Quite useful. Most ocean carriers, Maersk included, have horrible tracking of their shipments. No API, outdated and buggy IE4-ish sites, and inconsistent info. (I've used Selenium to web scrape data from ocean carriers before.)

Probably the most modern I've seen is Hapag-Lloyd, and they provide a email interface with a turnaround time of 5 minutes - then you can just scrape the results.




Ocean Carriers have the 1970s - '80s version of an API. EDI messages. If you do business with an ocean carrier you can receive an EDI feed when a shipment or a specific container hits certain milestones in the transportation process.


I worked at an investment bank for a while in a commodities department that dealt with physical commodities. Using those websites and Solarc/Openlink RightAngle [1] we could actually find one of our containers full of oil delivering into Singapore. Kind of cool.

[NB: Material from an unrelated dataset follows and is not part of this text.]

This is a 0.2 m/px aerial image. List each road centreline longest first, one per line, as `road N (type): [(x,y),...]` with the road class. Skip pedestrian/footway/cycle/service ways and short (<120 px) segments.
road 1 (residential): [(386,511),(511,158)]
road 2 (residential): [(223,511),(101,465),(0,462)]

[1] http://www.olf.com/software/products/RightAngle.html


If you ever had a Bloomberg, we let you map all the worldwide shipping traffic in realtime and dive into ships/cargo in the BMAP function. Almost exclusively used by commodities desks like the one you were probably at :)


The sites you listed just do AIS tracking, right?

You imply there is a way to get shipping information? How does that work?


It doesn't. Once you know it's loaded all you care about it whether the boat is coming in. so you're going to still have to track the container until it's actually on the boat.